Tetapi semenjak itu beberapa teman mulai menghindar. Apa yang salah dengan diri
ini, aku mencoba menerapkan sebagi seorang muslim yang baru belajar. Apakah aku
begitu kaku. Aku mencoba berbaur tapi tetap dengan jarak, namun beberapa respon
seolah tidak peduli.
Beberapa
teman mentoring seperti Dody dan kawan-kawan selalu berusaha keras menegurku
dan mengadukanku kepada Murrobbi ketika aku berdekatan dengan akhwat. Namun
bagaimana cara menjaga jarak dengan akhwat yang satu kelompok, terlebih jika
tugas itu sangat penting. Namun beberapa dari mereka seolah tidak peduli pada
hal itu. Perbedaan membuat jarak yang besar pada setiap orang. Hingga sebagian
besar kelas memilih untuk menjauhiku. Mungkin karena sifatku. Semuanya menjauh
cepat atau lambat. Tetapi tetap aku juga mengukir prestasi dikelas.
Semua
orang respect denganku tapi tak membuat mereka dekat denganku. Hingga pada
suatu ketika aku menemukan bahwa ada mentoring yang pacaran, aku berusaha
mentelusuri bersama Agra. Hingga aku memukan seseorang sedang berdua di lantai atas,
dekat lab fisika mereka sedang berduaan dengan mesranya. Aku langsung bersama
Agra langsung datang dan melihat orang itu. Tepat didepan kami kami melihati
teman mentoring kami Dody sedang berdua dengan akhwat yang tidak aku kenal.
Ternyata selama ini beliau pacaran.
Seketika mereka kaget
dan melepaskan pandangan mereka juga tangan mereka. Akhirnya aku berinisiatif
untuk mengadukan ini kepada Murobi kami, Kak Aswad. Sontak responnya kaget, dan kecewa.

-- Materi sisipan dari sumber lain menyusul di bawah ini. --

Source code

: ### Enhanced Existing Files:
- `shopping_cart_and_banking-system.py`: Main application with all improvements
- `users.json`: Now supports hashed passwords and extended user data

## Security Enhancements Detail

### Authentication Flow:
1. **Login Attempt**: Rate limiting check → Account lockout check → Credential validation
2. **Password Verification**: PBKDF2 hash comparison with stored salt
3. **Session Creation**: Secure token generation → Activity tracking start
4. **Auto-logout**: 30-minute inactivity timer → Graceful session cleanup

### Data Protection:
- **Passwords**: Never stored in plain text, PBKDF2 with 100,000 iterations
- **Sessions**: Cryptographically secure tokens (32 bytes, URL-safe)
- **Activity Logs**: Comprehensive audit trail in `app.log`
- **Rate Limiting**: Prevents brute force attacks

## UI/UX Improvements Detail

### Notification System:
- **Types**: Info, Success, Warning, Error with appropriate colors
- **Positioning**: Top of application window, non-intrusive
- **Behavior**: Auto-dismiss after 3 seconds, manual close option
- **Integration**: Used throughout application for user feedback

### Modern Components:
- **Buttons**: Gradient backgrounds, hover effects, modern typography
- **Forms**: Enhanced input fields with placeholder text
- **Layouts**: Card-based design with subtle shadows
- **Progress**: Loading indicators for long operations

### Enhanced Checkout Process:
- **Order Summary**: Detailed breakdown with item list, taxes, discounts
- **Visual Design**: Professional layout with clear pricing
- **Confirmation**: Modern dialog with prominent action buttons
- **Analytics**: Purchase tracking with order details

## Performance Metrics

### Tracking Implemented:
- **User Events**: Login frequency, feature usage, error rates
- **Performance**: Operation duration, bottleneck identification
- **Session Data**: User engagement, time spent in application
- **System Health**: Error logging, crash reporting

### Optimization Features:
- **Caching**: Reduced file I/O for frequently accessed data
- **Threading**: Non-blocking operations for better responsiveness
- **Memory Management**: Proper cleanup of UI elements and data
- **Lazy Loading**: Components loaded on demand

Segera Dody diajak ketemu 2 hari setelahnya. Semenjak saat itu, Dody tidak
pernah merespon semua omongan kami, begitu juga sebaliknya. Satu hal yang harus
aku pahami bahwa ketika kita mengajak tidak semua orang bisa terima dengan
keadaan kita. Tetapi tetaplah tersenyum dan jadi diri sendiri, karena hidup
tidak perlu berpura-pura dan hargailah dirimu.